= SUPPLIED DATA =
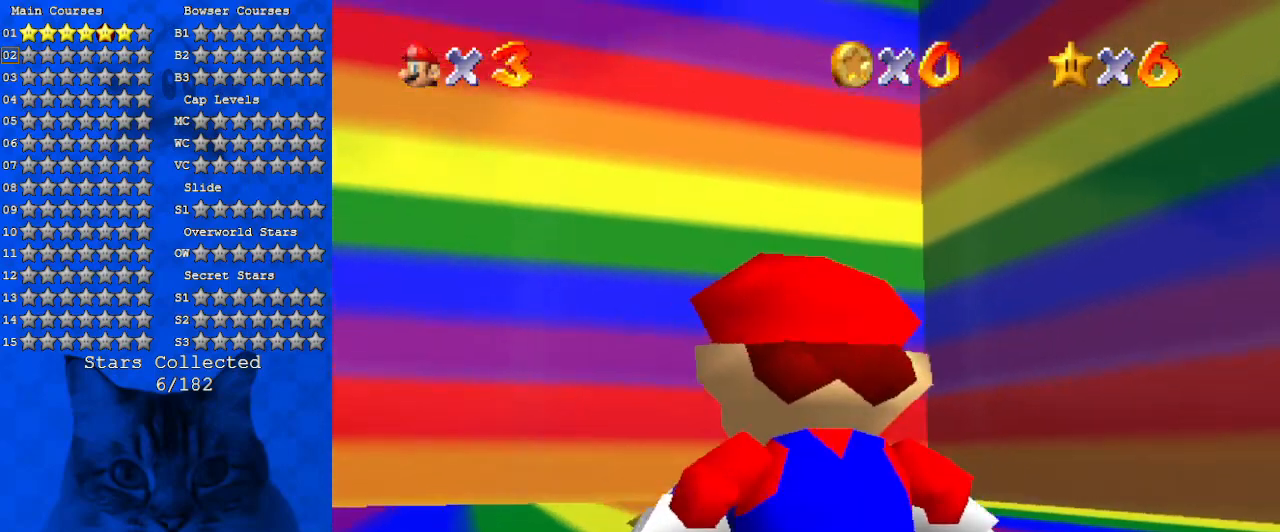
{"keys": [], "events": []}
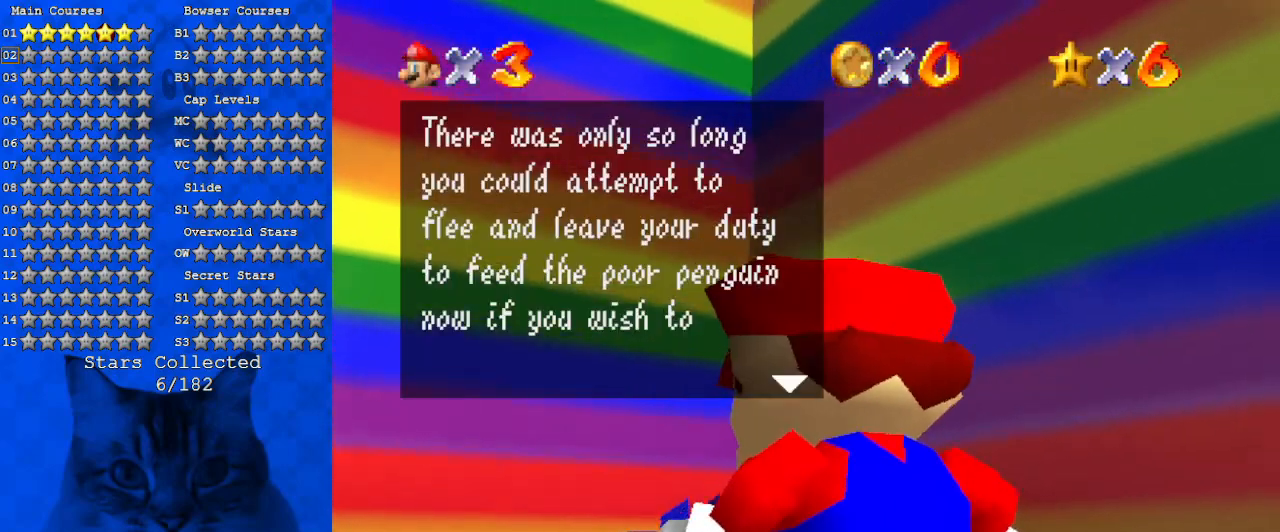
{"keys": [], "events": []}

---

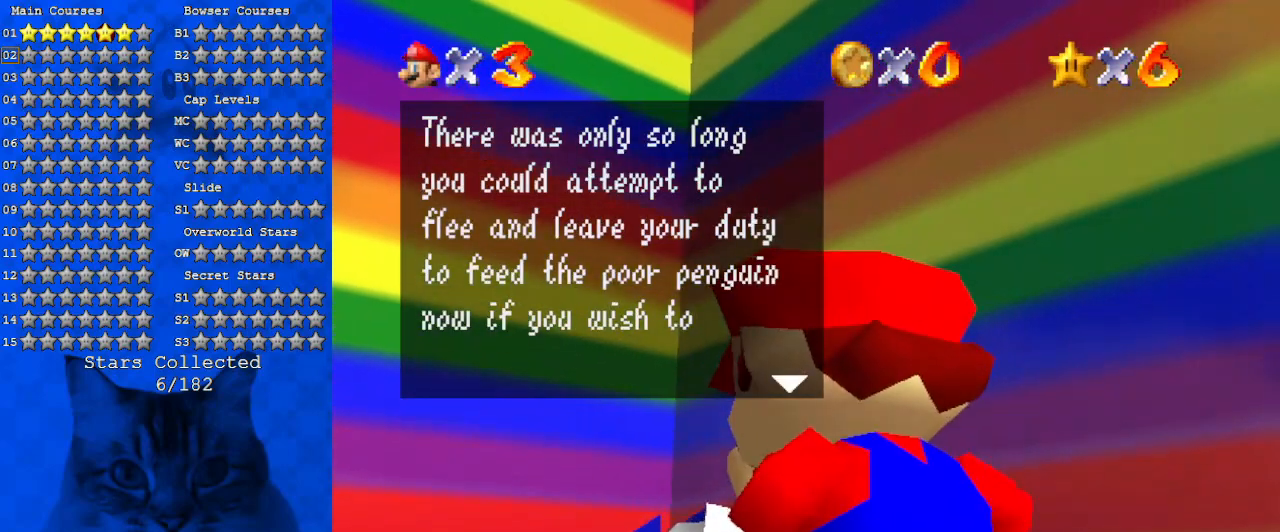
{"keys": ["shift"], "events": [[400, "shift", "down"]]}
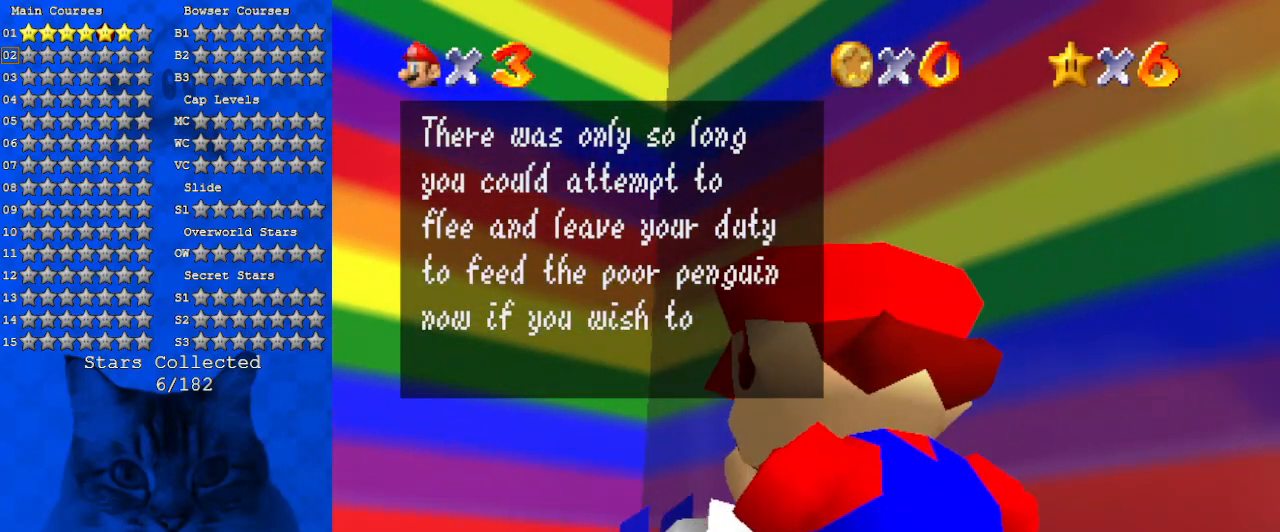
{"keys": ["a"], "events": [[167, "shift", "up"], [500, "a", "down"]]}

= WHAT YOU SHOULD DO =
All lines with the word "shift" must be located in the data and copied.

= EXERCISE RESPONSE =
{"keys": ["shift"], "events": [[400, "shift", "down"]]}
{"keys": ["a"], "events": [[167, "shift", "up"], [500, "a", "down"]]}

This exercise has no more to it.